There is no universal standard for this yet, so current guidance suggests segmenting by risk and lifecycle. Long-lived service accounts usually need the most rigorous ownership and review process because they accumulate privilege over time. Ephemeral workload tokens are better handled through automated issuance and short TTLs, with IGA recording policy exceptions rather than manually approving each request. Third-party and contractor-managed machine identities deserve separate scrutiny because ownership and revocation responsibility can blur across organisations.

One important edge case is legacy systems that cannot rotate credentials without downtime. In those environments, IGA may need compensating controls such as tighter network boundaries, vault enforcement, and explicit expiration dates. Another is certificate-heavy estates, where certificate lifecycle and identity lifecycle are not always aligned.
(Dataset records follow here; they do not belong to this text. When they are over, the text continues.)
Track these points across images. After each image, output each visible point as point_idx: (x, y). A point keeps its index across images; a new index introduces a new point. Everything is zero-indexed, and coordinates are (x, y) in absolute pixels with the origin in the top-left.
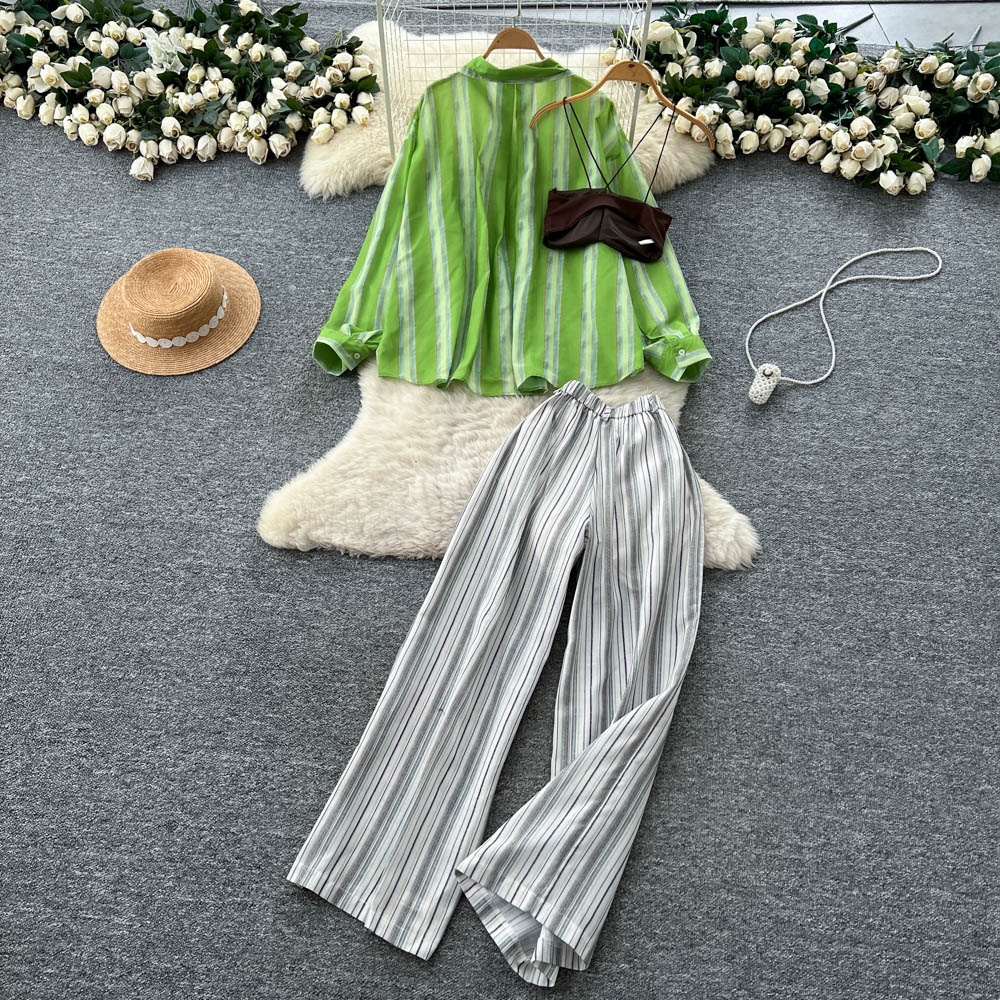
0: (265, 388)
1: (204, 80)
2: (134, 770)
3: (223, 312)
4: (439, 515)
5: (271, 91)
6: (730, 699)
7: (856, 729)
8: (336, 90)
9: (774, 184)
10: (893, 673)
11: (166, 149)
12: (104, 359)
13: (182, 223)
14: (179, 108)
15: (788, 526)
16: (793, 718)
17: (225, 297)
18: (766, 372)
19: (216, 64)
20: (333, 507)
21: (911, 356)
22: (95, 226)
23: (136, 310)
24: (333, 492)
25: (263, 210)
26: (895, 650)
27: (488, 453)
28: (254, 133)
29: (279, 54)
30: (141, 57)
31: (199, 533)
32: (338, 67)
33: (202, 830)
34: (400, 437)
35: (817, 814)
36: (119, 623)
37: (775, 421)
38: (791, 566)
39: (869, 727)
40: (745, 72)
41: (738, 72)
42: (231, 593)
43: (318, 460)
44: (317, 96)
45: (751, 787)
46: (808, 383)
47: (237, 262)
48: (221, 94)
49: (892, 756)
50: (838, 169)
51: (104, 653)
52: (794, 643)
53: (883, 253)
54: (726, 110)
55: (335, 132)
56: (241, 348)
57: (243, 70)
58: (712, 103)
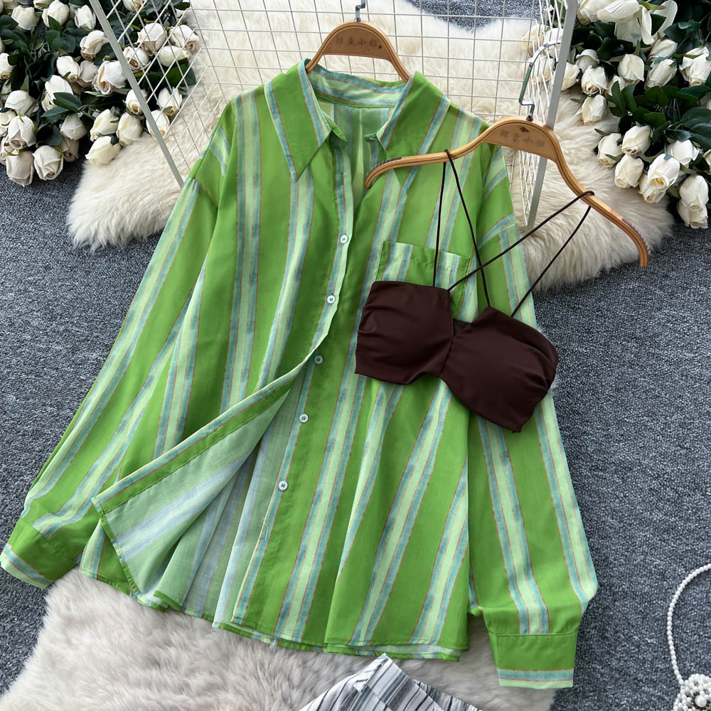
28: (12, 145)
32: (143, 46)
44: (104, 93)
55: (119, 149)
58: (682, 139)
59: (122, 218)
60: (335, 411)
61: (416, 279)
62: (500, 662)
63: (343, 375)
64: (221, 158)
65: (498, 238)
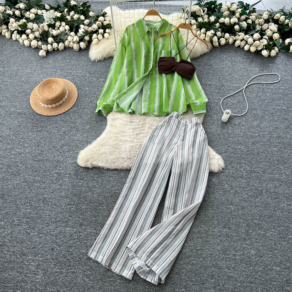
0: (79, 119)
1: (60, 26)
2: (42, 233)
3: (66, 96)
4: (130, 157)
5: (80, 29)
6: (215, 211)
7: (252, 220)
8: (99, 28)
9: (230, 54)
10: (263, 203)
11: (49, 47)
12: (32, 111)
13: (54, 69)
14: (53, 35)
15: (233, 159)
16: (234, 216)
17: (67, 92)
18: (227, 112)
19: (64, 21)
20: (99, 155)
21: (271, 107)
22: (29, 71)
23: (41, 97)
24: (99, 150)
25: (78, 65)
26: (264, 196)
27: (144, 138)
28: (75, 42)
29: (82, 17)
30: (42, 19)
31: (60, 163)
32: (100, 21)
33: (62, 250)
34: (118, 133)
35: (240, 245)
36: (37, 190)
37: (230, 127)
38: (234, 171)
39: (256, 219)
40: (222, 20)
41: (219, 20)
42: (69, 181)
43: (95, 141)
44: (94, 30)
45: (221, 237)
46: (239, 115)
47: (71, 81)
48: (65, 30)
49: (263, 228)
50: (250, 49)
51: (33, 199)
52: (235, 194)
53: (263, 75)
54: (216, 32)
55: (99, 41)
56: (72, 107)
57: (72, 23)
58: (211, 30)
59: (103, 54)
60: (156, 81)
61: (167, 56)
62: (194, 110)
63: (156, 75)
64: (126, 38)
65: (182, 46)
The practical test is simple: if the organisation cannot answer who owns the machine identity, where it is used, and when it should be retired, the IGA operating model is incomplete. Only 5.7% of organisations have full visibility into their service accounts, which is why this problem persists long after initial clean-up efforts. In real-world programmes, the failure point is usually not issuance but unmanaged drift across repositories, pipelines, and production systems.

Standards & Framework Alignment

This section maps relevant standards and security frameworks to the operational risks and controls described in this guidance.

OWASP Non-Human Identity Top 10 address the attack and risk surface, while NIST CSF 2.0 and NIST AI RMF set the governance and control requirements practitioners need to meet.

Framework Control / Reference Relevance
OWASP Non-Human Identity Top 10 NHI-01 Machine identities need ownership, inventory, and lifecycle control.
NIST CSF 2.0 PR.AC-1 IGA for machines depends on controlled, reviewable access rights.
NIST AI RMF Automated identity decisions for software-run identities need governance.

Map machine identities into access governance and review entitlements with the same rigor as human accounts.